In 1953 this aircraft was back in the States and went to Grand Central Aircraft Co. for conversion to the VIP DC-3 configuration. On leaving Grand Central few would have been able to recognize it. It had a huge radome on the nose from a DC-4, a new cockpit windshield, no pilot escape door, upgraded avionics, a fuel jettison system, panoramic windows, an air-stair style passenger door rather than cargo doors, a plush VIP interior. Stainless steel galley, full lavatory, rear baggage compartment, clamshell landing gear doors, and a retractable tail wheel. Following conversion it was sold to Johnson & Johnson in October of 1953, registered at N800J, and flew with them until 1959.
For the following organizations it was either a VIP/Executive transport or an aerial sightseeing platform: Re-registered as N8009 with View master Windows in June of 1959S.A. Tampos -July 1969 Tiburzi Tours Inc -April 1971Club Passport Inc -May 1971Air Nashua Corp -1975 International Shoe Machine Corp. July 6th, 1978 Foster McEdward flew the aircraft with International Shoe Machine Corporation as their chief pilot. He flew all over the world in the aircraft for 18 years.
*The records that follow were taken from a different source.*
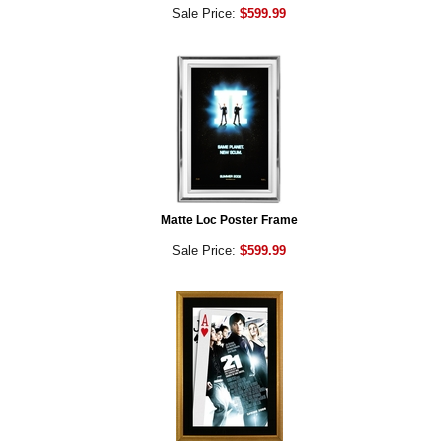
Sale Price:
$599.99
Matte Loc Poster Frame
Sale Price:
$599.99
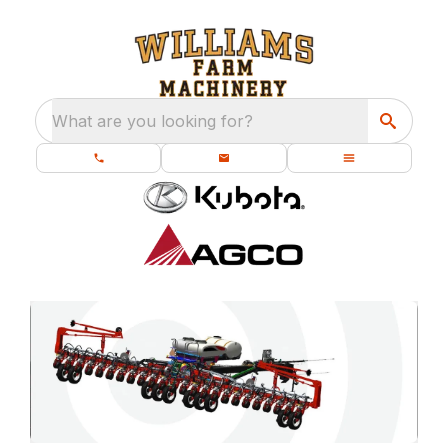
What are you looking for?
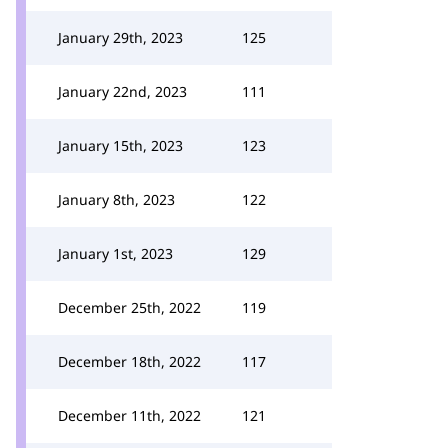
January 29th, 2023
125
January 22nd, 2023
111
January 15th, 2023
123
January 8th, 2023
122
January 1st, 2023
129
December 25th, 2022
119
December 18th, 2022
117
December 11th, 2022
121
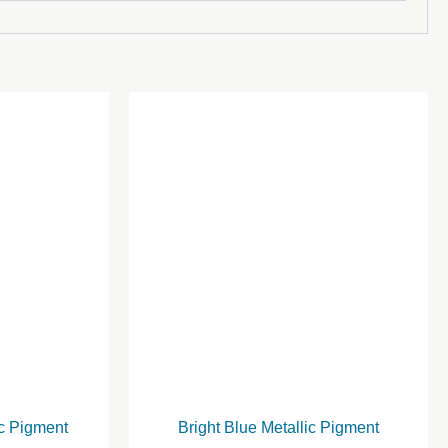
ic Pigment
Bright Blue Metallic Pigment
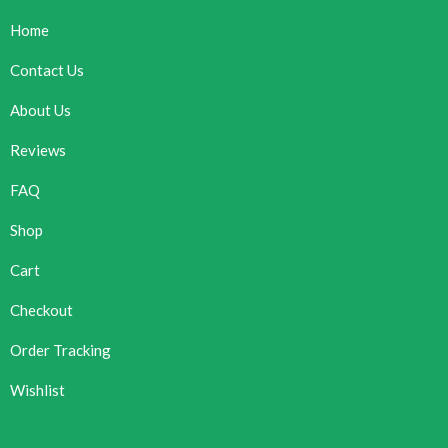
Home
Contact Us
About Us
Reviews
FAQ
Shop
Cart
Checkout
Order Tracking
Wishlist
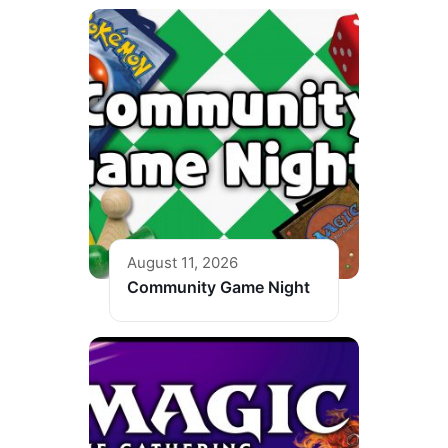
August 11, 2026
Community Game Night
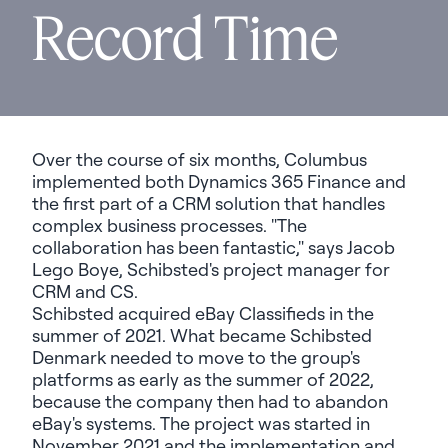
Record Time
Over the course of six months, Columbus
implemented both Dynamics 365 Finance and
the first part of a CRM solution that handles
complex business processes. "The
collaboration has been fantastic," says Jacob
Lego Boye, Schibsted's project manager for
CRM and CS.
Schibsted acquired eBay Classifieds in the
summer of 2021. What became Schibsted
Denmark needed to move to the group's
platforms as early as the summer of 2022,
because the company then had to abandon
eBay's systems. The project was started in
November 2021 and the implementation and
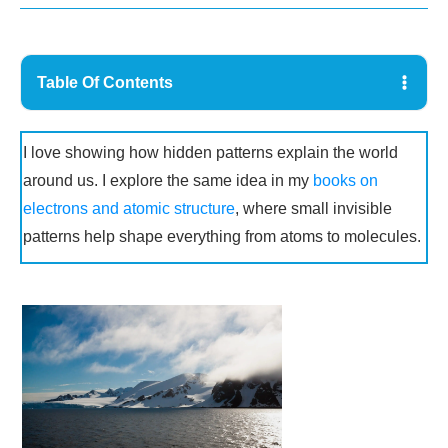
Table Of Contents
I love showing how hidden patterns explain the world
around us. I explore the same idea in my
books on
electrons and atomic structure
, where small invisible
patterns help shape everything from atoms to molecules.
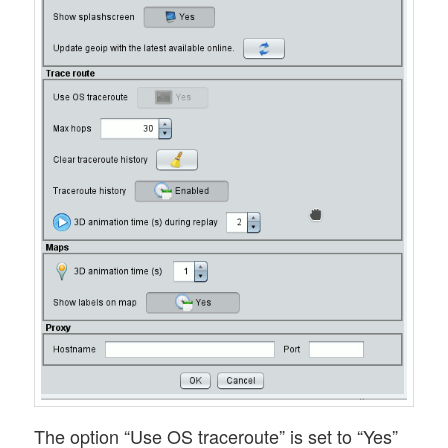
The option “Use OS traceroute” is set to “Yes”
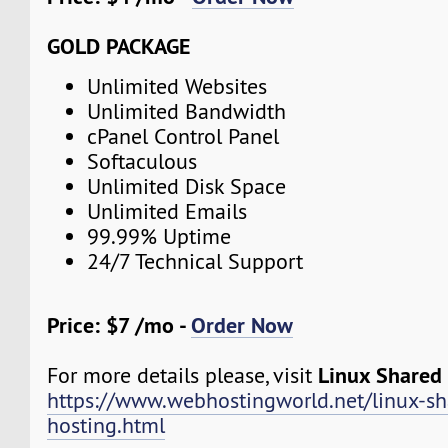
GOLD PACKAGE
Unlimited Websites
Unlimited Bandwidth
cPanel Control Panel
Softaculous
Unlimited Disk Space
Unlimited Emails
99.99% Uptime
24/7 Technical Support
Price: $7 /mo -
Order Now
Linux Shared
For more details please, visit
https://www.webhostingworld.net/linux-sh
hosting.html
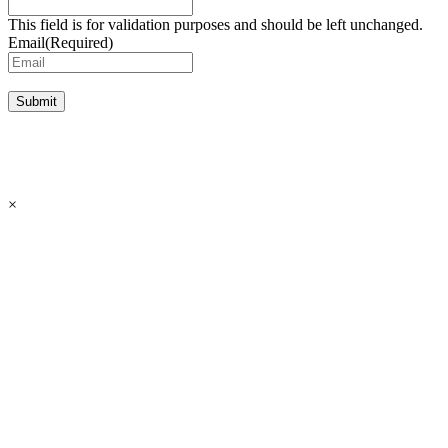
This field is for validation purposes and should be left unchanged.
Email
(Required)
Submit
×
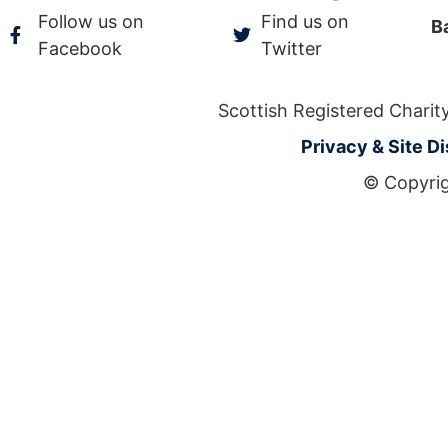
Follow us on
Find us on
B
Facebook
Twitter
Scottish Registered Char
Privacy & Site D
© Copyrig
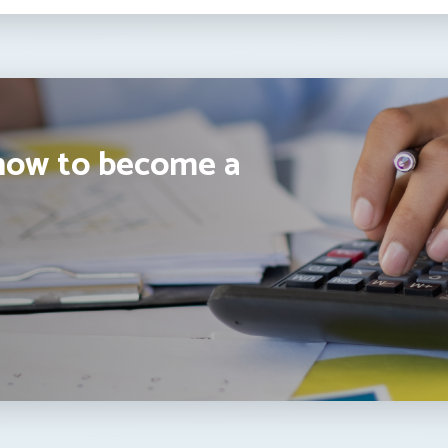
how to become a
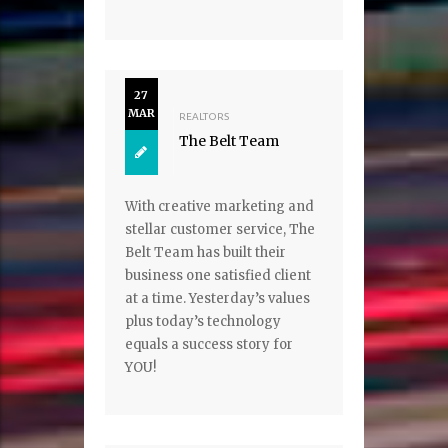
27
MAR
REALTORS
The Belt Team
With creative marketing and
stellar customer service, The
Belt Team has built their
business one satisfied client
at a time. Yesterday’s values
plus today’s technology
equals a success story for
YOU!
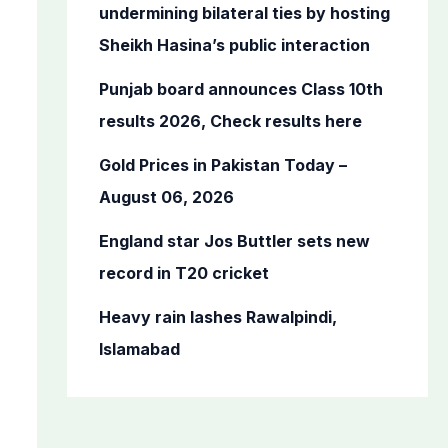
o
undermining bilateral ties by hosting
r
Sheikh Hasina’s public interaction
:
Punjab board announces Class 10th
results 2026, Check results here
Gold Prices in Pakistan Today –
August 06, 2026
England star Jos Buttler sets new
record in T20 cricket
Heavy rain lashes Rawalpindi,
Islamabad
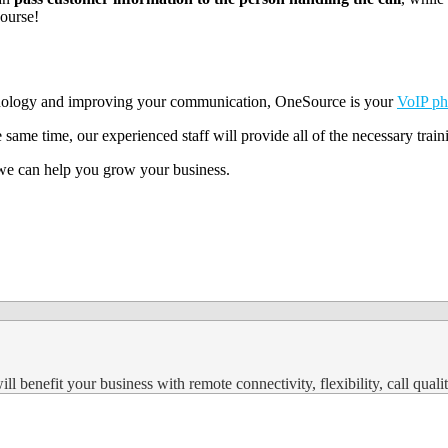
course!
echnology and improving your communication, OneSource is your
VoIP ph
 same time, our experienced staff will provide all of the necessary trai
w we can help you grow your business.
 benefit your business with remote connectivity, flexibility, call qualit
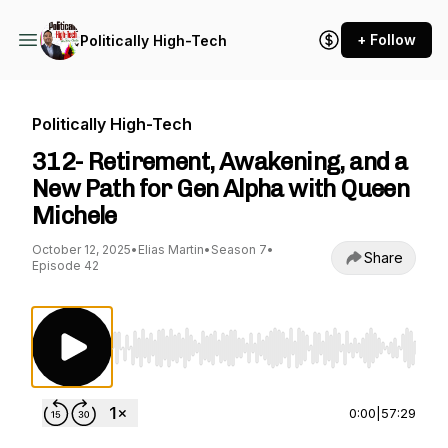
+ Follow
Politically High-Tech
Politically High-Tech
312- Retirement, Awakening, and a
New Path for Gen Alpha with Queen
Michele
October 12, 2025
•
Elias Martin
•
Season 7
•
Share
Episode 42
Use Left/Right to seek, Home/End to jump to st
0:00
|
57:29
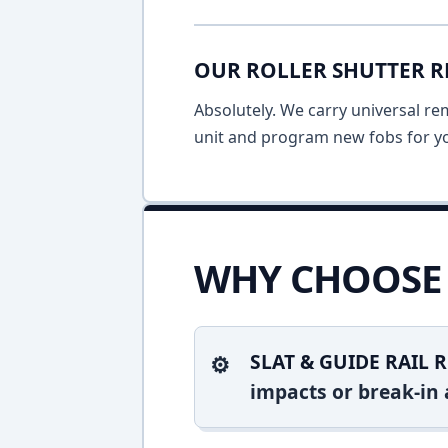
OUR ROLLER SHUTTER R
Absolutely. We carry universal re
unit and program new fobs for yo
WHY CHOOSE 
SLAT & GUIDE RAIL R
impacts or break-in 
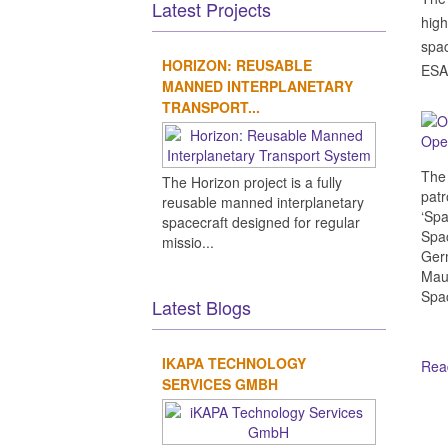
Latest Projects
high
spac
HORIZON: REUSABLE
ESA 
MANNED INTERPLANETARY
TRANSPORT...
Open
The 
The Horizon project is a fully
patr
reusable manned interplanetary
‘Spa
spacecraft designed for regular
Spac
missio...
Germ
Maur
Spa
Latest Blogs
IKAPA TECHNOLOGY
Read
SERVICES GMBH
Ot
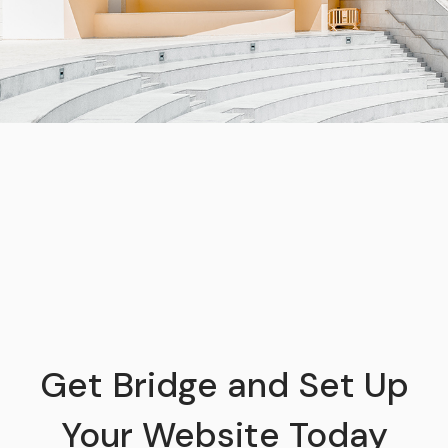
Get Bridge and Set Up
Your Website Today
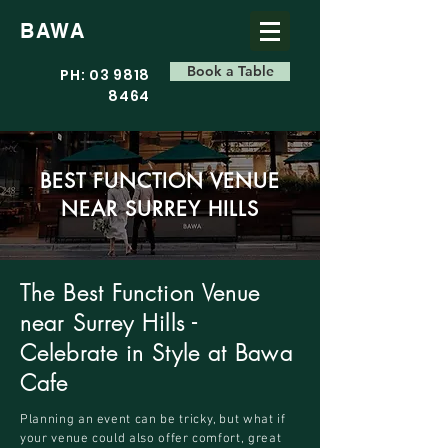
BAWA
Book a Table
PH: 03 9818
8464
BEST FUNCTION VENUE
NEAR SURREY HILLS
The Best Function Venue
near Surrey Hills -
Celebrate in Style at Bawa
Cafe
Planning an event can be tricky, but what if
your venue could also offer comfort, great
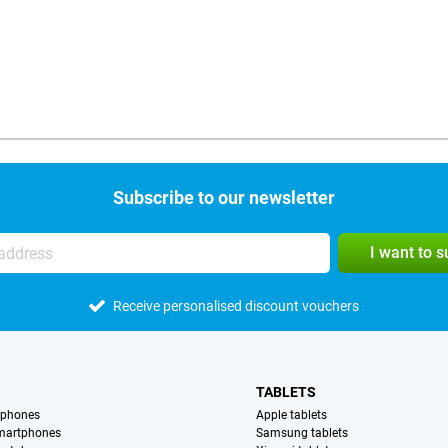
Subscribe to our newsletter
I want to 
Receive personalised discount vouchers
TABLETS
tphones
Apple tablets
martphones
Samsung tablets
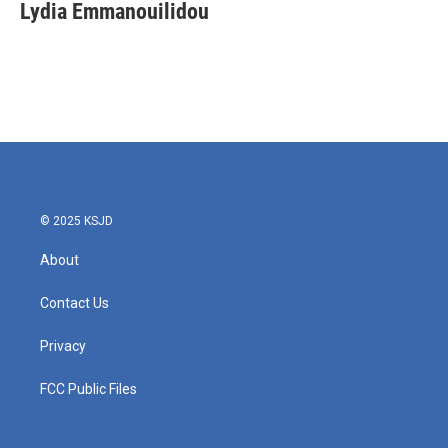
e
t
k
i
Lydia Emmanouilidou
b
t
e
l
o
e
d
o
r
I
k
n
© 2025 KSJD
About
Contact Us
Privacy
FCC Public Files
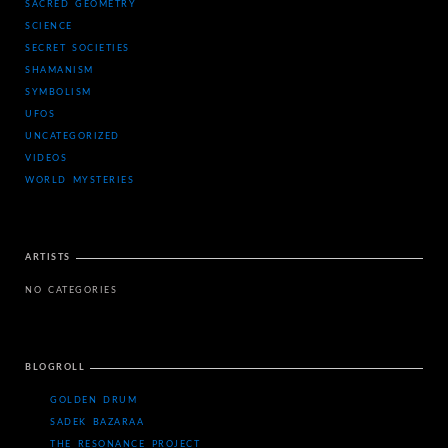
SACRED GEOMETRY
SCIENCE
SECRET SOCIETIES
SHAMANISM
SYMBOLISM
UFOS
UNCATEGORIZED
VIDEOS
WORLD MYSTERIES
ARTISTS
NO CATEGORIES
BLOGROLL
GOLDEN DRUM
SADEK BAZARAA
THE RESONANCE PROJECT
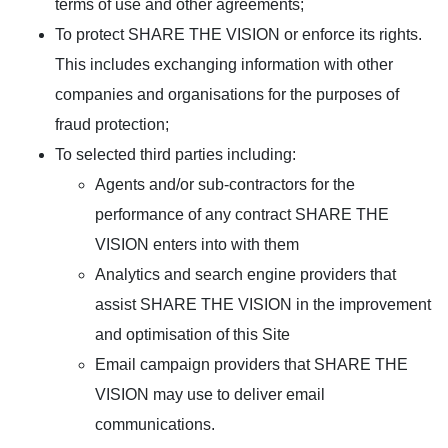
terms of use and other agreements;
To protect SHARE THE VISION or enforce its rights.
This includes exchanging information with other
companies and organisations for the purposes of
fraud protection;
To selected third parties including:
Agents and/or sub-contractors for the
performance of any contract SHARE THE
VISION enters into with them
Analytics and search engine providers that
assist SHARE THE VISION in the improvement
and optimisation of this Site
Email campaign providers that SHARE THE
VISION may use to deliver email
communications.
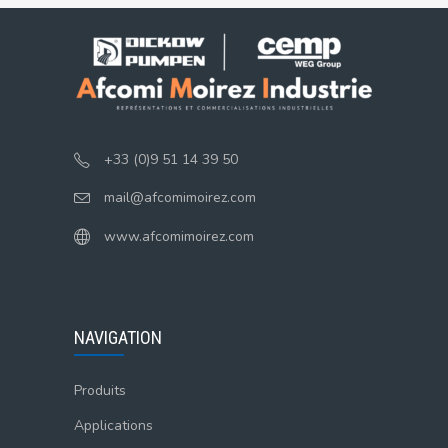
+33 (0)9 51 14 39 50
mail@afcomimoirez.com
www.afcomimoirez.com
NAVIGATION
Produits
Applications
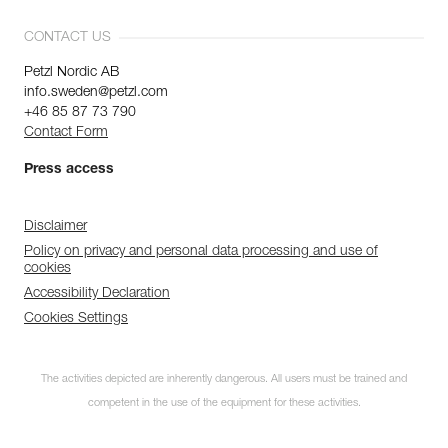
CONTACT US
Petzl Nordic AB
info.sweden@petzl.com
+46 85 87 73 790
Contact Form
Press access
Disclaimer
Policy on privacy and personal data processing and use of
cookies
Accessibility Declaration
Cookies Settings
The activities depicted are inherently dangerous. All users must be trained and
competent in the use of the equipment for these activities.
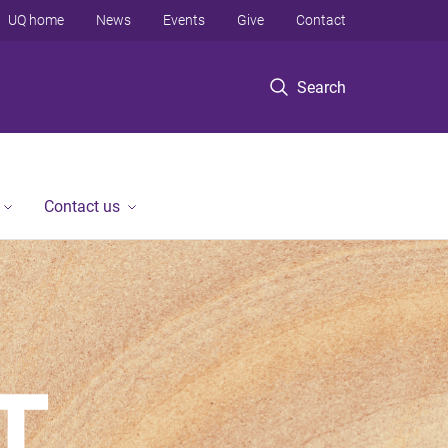
UQ home
News
Events
Give
Contact
Search
Contact us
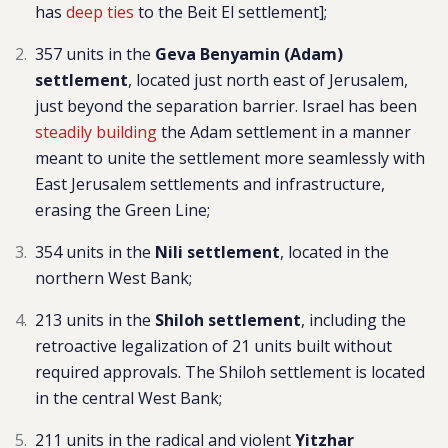
has
deep ties
to the Beit El settlement];
357 units in the
Geva Benyamin (Adam)
settlement
, located just north east of Jerusalem,
just beyond the separation barrier. Israel has been
steadily building
the Adam settlement in a manner
meant to unite the settlement more seamlessly with
East Jerusalem settlements and infrastructure,
erasing the Green Line;
354 units in the
Nili settlement
,
located in the
northern West Bank;
213 units in the
Shiloh settlement
, including the
retroactive legalization of 21 units built without
required approvals. The Shiloh settlement is located
in the central West Bank;
211 units in the radical and violent
Yitzhar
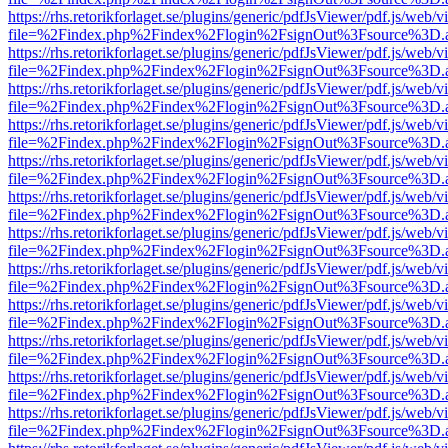
https://rhs.retorikforlaget.se/plugins/generic/pdfJsViewer/pdf.js/web/
file=%2Findex.php%2Findex%2Flogin%2FsignOut%3Fsource%3D.ame
https://rhs.retorikforlaget.se/plugins/generic/pdfJsViewer/pdf.js/web/
file=%2Findex.php%2Findex%2Flogin%2FsignOut%3Fsource%3D.ame
https://rhs.retorikforlaget.se/plugins/generic/pdfJsViewer/pdf.js/web/
file=%2Findex.php%2Findex%2Flogin%2FsignOut%3Fsource%3D.ame
https://rhs.retorikforlaget.se/plugins/generic/pdfJsViewer/pdf.js/web/
file=%2Findex.php%2Findex%2Flogin%2FsignOut%3Fsource%3D.ame
https://rhs.retorikforlaget.se/plugins/generic/pdfJsViewer/pdf.js/web/
file=%2Findex.php%2Findex%2Flogin%2FsignOut%3Fsource%3D.ame
https://rhs.retorikforlaget.se/plugins/generic/pdfJsViewer/pdf.js/web/
file=%2Findex.php%2Findex%2Flogin%2FsignOut%3Fsource%3D.ame
https://rhs.retorikforlaget.se/plugins/generic/pdfJsViewer/pdf.js/web/
file=%2Findex.php%2Findex%2Flogin%2FsignOut%3Fsource%3D.ame
https://rhs.retorikforlaget.se/plugins/generic/pdfJsViewer/pdf.js/web/
file=%2Findex.php%2Findex%2Flogin%2FsignOut%3Fsource%3D.ame
https://rhs.retorikforlaget.se/plugins/generic/pdfJsViewer/pdf.js/web/
file=%2Findex.php%2Findex%2Flogin%2FsignOut%3Fsource%3D.ame
https://rhs.retorikforlaget.se/plugins/generic/pdfJsViewer/pdf.js/web/
file=%2Findex.php%2Findex%2Flogin%2FsignOut%3Fsource%3D.ame
https://rhs.retorikforlaget.se/plugins/generic/pdfJsViewer/pdf.js/web/
file=%2Findex.php%2Findex%2Flogin%2FsignOut%3Fsource%3D.ame
https://rhs.retorikforlaget.se/plugins/generic/pdfJsViewer/pdf.js/web/
file=%2Findex.php%2Findex%2Flogin%2FsignOut%3Fsource%3D.ame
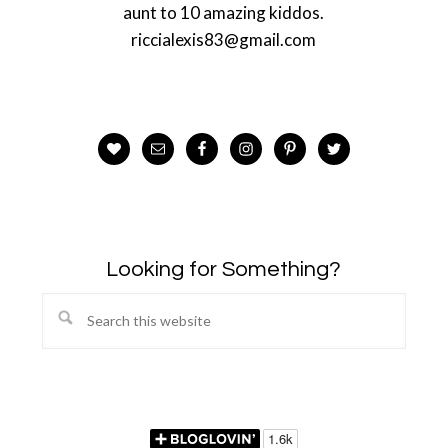
aunt to 10 amazing kiddos.
riccialexis83@gmail.com
Looking for Something?
Search
this
website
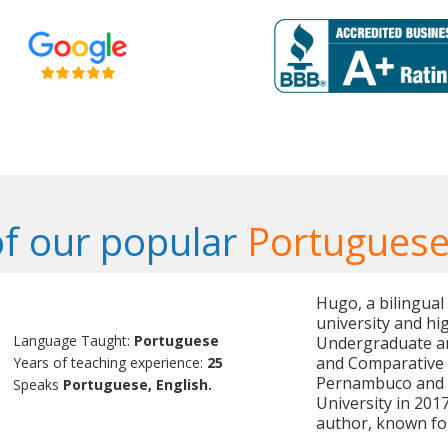
f our popular
Portuguese
Hugo, a bilingual
university and hi
Language Taught:
Portuguese
Undergraduate an
and Comparative L
Years of teaching experience:
25
Pernambuco and c
Speaks
Portuguese, English.
University in 20
author, known fo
ISMC used the DC-3 for flights throughout North and South America, Africa, and Europe, and then also a DC-4 for use across the Pacific to Asia. Foster McEdward was a former CNAC pilot and had flown C-54s for them across the Pacific, he somehow found out about the CNAC service of this DC-3 and had a CNAC “Chung” painted under one wing. On one memorable trip he left New Hampshire, flew down to South America, across the Atlantic just like Pete had, then up into Europe and back to the U.S. On another trip, when departing out of Europe back to the U.S. he lost an engine during the climb out. Fully loaded with fuel he couldn’t return to land. The aircraft lost altitude but then eventually stabilized itself at a few hundred feet on one engine. He made it to his scheduled stop in Iceland. The bad engine was pulled and replaced, but on the test flight the replacement engine failed also. Another was shipped in and he was finally able to get home. Re-registered as N877MG by Victoria Forest & Scout in January of 1996. Put up for sale in 2005, Historic Flight bought the aircraft in 2006, spent 6 years in restoration. During this time its history was unknown, the rumour was that it had flown for Pan Am since it had much of the equipment that was standard for a Pan Am aircraft. One of the mechanics at Sealand began to dig deeper and discovered its true serial number and origin, but its life story from 1944-1953 was still a blank. Arrived at Historic Flight at Paine Field on November 7 2012. Historical research began shortly thereafter, and is still ongoing. First HFF passenger flight was March 2, 2013.